I've had them in that 3700 box since last summer when I bought my new tackle bag and they haven't dried out and are like new. I don't really notice any difference.

I found that if I keep them separate like in that box, they do not bleed. White will pick up any color that it is mixed in with. I have had red plastics of other brands bleed so I keep them separate.


----------



## ilinimud (Feb 25, 2009)

i just bought a couple bags, but havent used them yet. Look great though.


----------



## Waterwings (Feb 25, 2009)

ACarbone624 said:


> I don't use them, but the Zoom Merthiolate might be great in really stained water.

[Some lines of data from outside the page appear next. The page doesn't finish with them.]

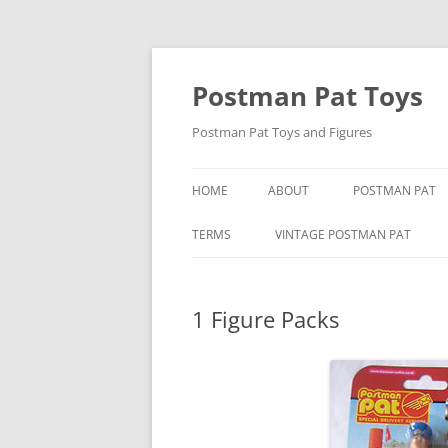
Skip
to
content
Postman Pat Toys
Postman Pat Toys and Figures
HOME
ABOUT
POSTMAN PAT
CONTACT
IVOR WOOD
TERMS
VINTAGE POSTMAN PAT
USEFUL LINKS
JOAN HICKSON
BARON MANUFACTURING CO
1 Figure Packs
JOHN CUNLIFFE
BENDY TOYS
POSTMAN PAT: 
BORN TO PLAY
SPECIAL DELIVE
BUBBLE BATH POSTMAN PAT
CORGI POSTMAN PAT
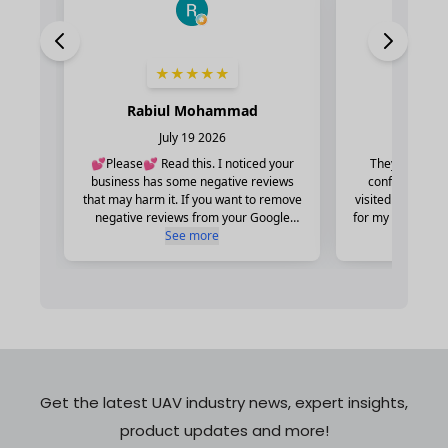
Get the latest UAV industry news, expert insights,
product updates and more!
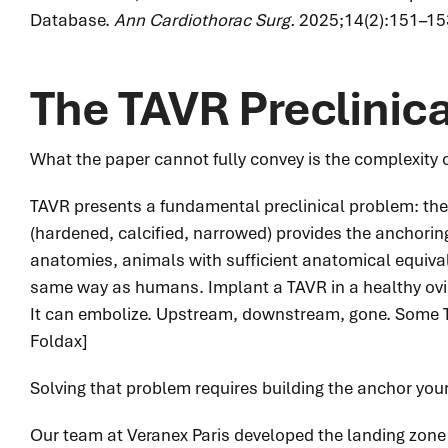
Database.
Ann Cardiothorac Surg.
2025;14(2):151–15
The TAVR Preclinic
What the paper cannot fully convey is the complexity of
TAVR presents a fundamental preclinical problem: the 
(hardened, calcified, narrowed) provides the anchori
anatomies, animals with sufficient anatomical equivale
same way as humans. Implant a TAVR in a healthy ovine
It can embolize. Upstream, downstream, gone. Some T
Foldax]
Solving that problem requires building the anchor your
Our team at Veranex Paris developed the landing zone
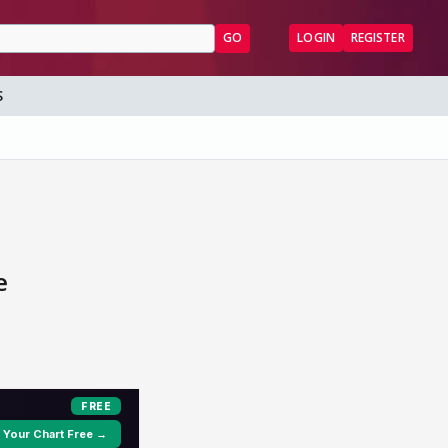
GO
LOGIN
REGISTER
S
e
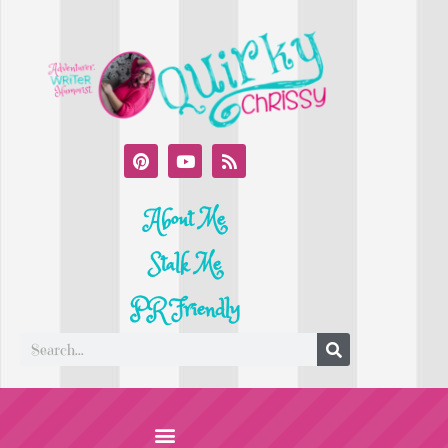
About Me
Stalk Me
PR Friendly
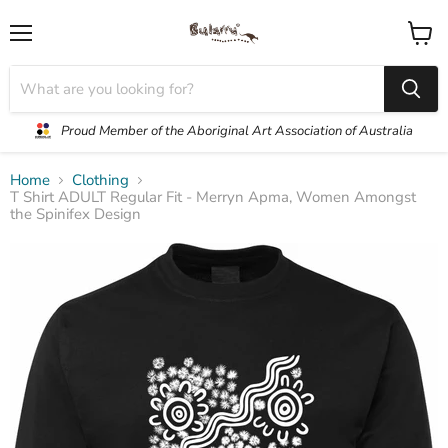
Menu
View
cart
Proud Member of the Aboriginal Art Association of Australia
Home
Clothing
T Shirt ADULT Regular Fit - Merryn Apma, Women Amongst
the Spinifex Design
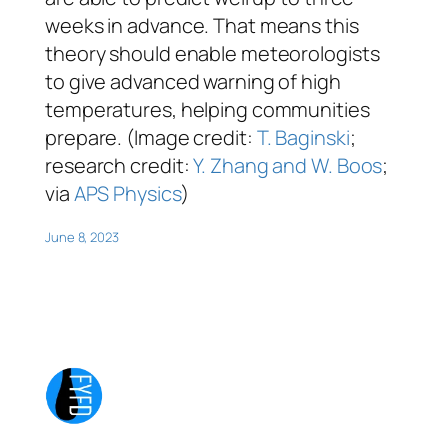
weeks in advance. That means this
theory should enable meteorologists
to give advanced warning of high
temperatures, helping communities
prepare. (Image credit:
T. Baginski
;
research credit:
Y. Zhang and W. Boos
;
via
APS Physics
)
June 8, 2023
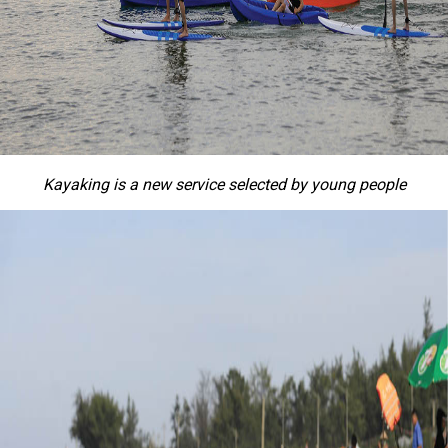
Kayaking is a new service selected by young people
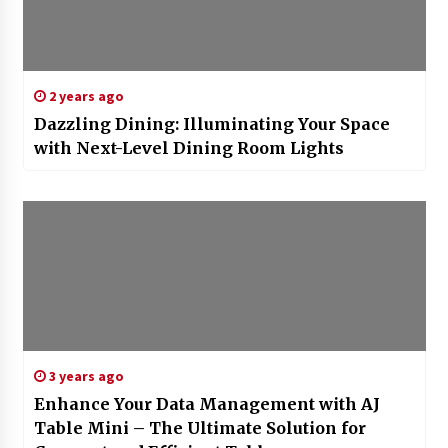
2 years ago
Dazzling Dining: Illuminating Your Space
with Next-Level Dining Room Lights
3 years ago
Enhance Your Data Management with AJ
Table Mini – The Ultimate Solution for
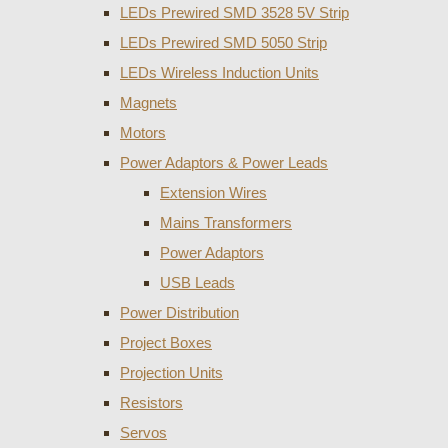
LEDs Prewired SMD 3528 5V Strip
LEDs Prewired SMD 5050 Strip
LEDs Wireless Induction Units
Magnets
Motors
Power Adaptors & Power Leads
Extension Wires
Mains Transformers
Power Adaptors
USB Leads
Power Distribution
Project Boxes
Projection Units
Resistors
Servos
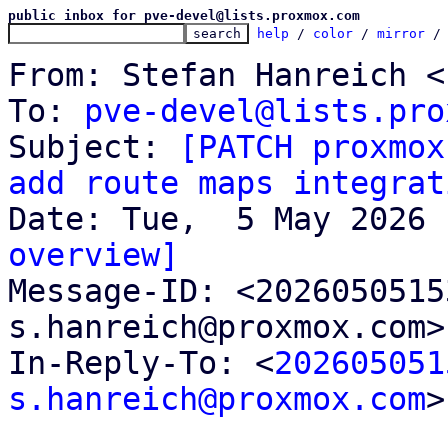
public inbox for pve-devel@lists.proxmox.com
help
 / 
color
 / 
mirror
 /
From: Stefan Hanreich <
To: 
pve-devel@lists.pro
Subject: 
[PATCH proxmox
add route maps integrat
overview]

Message-ID: <202605051
s.hanreich@proxmox.com>
In-Reply-To: <
202605051
s.hanreich@proxmox.com
>
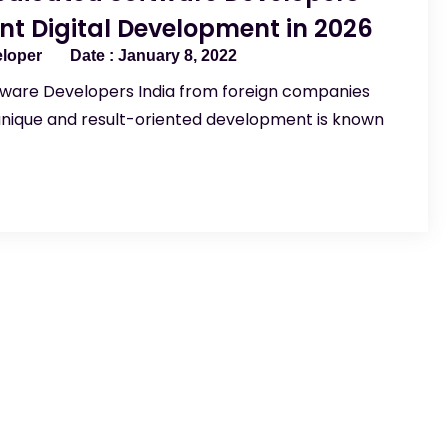
ant Digital Development in 2026
eloper
January 8, 2022
tware Developers India from foreign companies
unique and result-oriented development is known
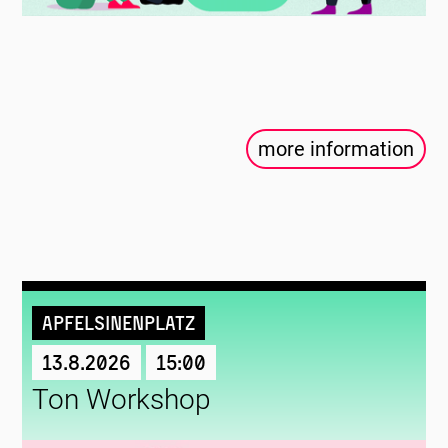
more information
Apfelsinenplatz
13.8.2026
15:00
Ton Workshop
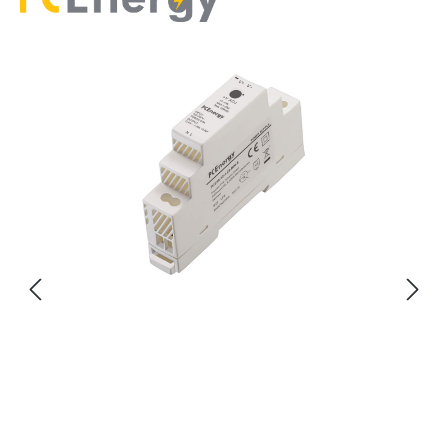
Skip image gallery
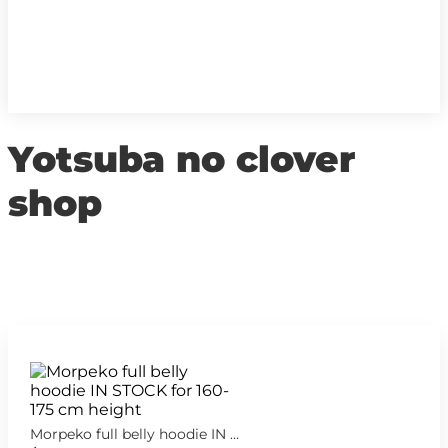
Yotsuba no clover
shop
Morpeko full belly hoodie IN STOCK for 160-175 cm height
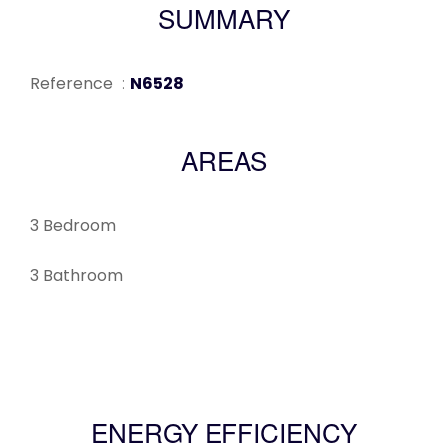
SUMMARY
Reference
N6528
AREAS
3 Bedroom
3 Bathroom
ENERGY EFFICIENCY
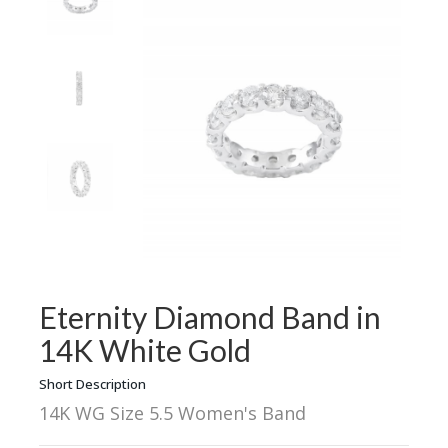
Eternity Diamond Band in
14K White Gold
Short Description
14K WG Size 5.5 Women's Band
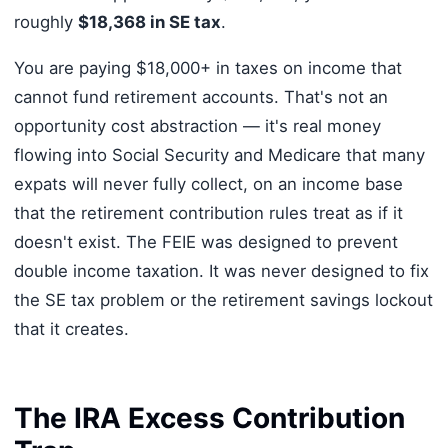
roughly
$18,368 in SE tax
.
You are paying $18,000+ in taxes on income that
cannot fund retirement accounts. That's not an
opportunity cost abstraction — it's real money
flowing into Social Security and Medicare that many
expats will never fully collect, on an income base
that the retirement contribution rules treat as if it
doesn't exist. The FEIE was designed to prevent
double income taxation. It was never designed to fix
the SE tax problem or the retirement savings lockout
that it creates.
The IRA Excess Contribution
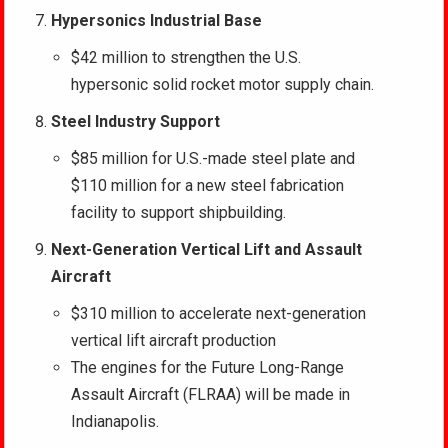
Hypersonics Industrial Base
$42 million to strengthen the U.S.
hypersonic solid rocket motor supply chain.
Steel Industry Support
$85 million for U.S.-made steel plate and
$110 million for a new steel fabrication
facility to support shipbuilding.
Next-Generation Vertical Lift and Assault
Aircraft
$310 million to accelerate next-generation
vertical lift aircraft production
The engines for the Future Long-Range
Assault Aircraft (FLRAA) will be made in
Indianapolis.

That's the only kind of water I have here (stained/muddy) and no hits yet, but one day I may catch a biggun on it, lol. [-o<


----------



## ACarbone624 (Feb 25, 2009)

Waterwings said:


> ACarbone624 said:
> 
> 
> > I don't use them, but the Zoom Merthiolate might be great in really stained water.
> ...



I have the opposite problem...most of our waters are super clear...not much stained water around here.


----------



## Quackrstackr (Feb 25, 2009)

WW, you need to take those things to KY Lake and pitch them in the middle of the shallow stake beds this summer early and late in the day. :wink:


----------



## Brine (Feb 25, 2009)

Waterwings said:


> ACarbone624 said:
> 
> 
> > I don't use them, but the Zoom Merthiolate might be great in really stained water.
> ...



Trick worm probably ranks near the bottom of effectiveness in muddy water. You're better off throwing something that makes some noise or puts out vibration. If I have to finesse fish in muddy water, I will usually choose a senko becuase it has a bigger profile. 

M2C.


----------



## russ010 (Feb 25, 2009)

Brine said:


> Waterwings said:
> 
> 
> > ACarbone624 said:
> ...



I fish a lot of stained/muddy water in South Carolina... I've found nothing that works better than Yum 7.5" Ribbontail worms in June Bug and Red Shad colors.. I also spray a little Yum Shad fish attractant on them. Texas rigged with a 1/8oz bullet weight seems to do the trick for me. Culprit 7" worms also work well in the same colors.... I like both brands because of the thicker body - zoom U-tale worms are too small for my liking.


----------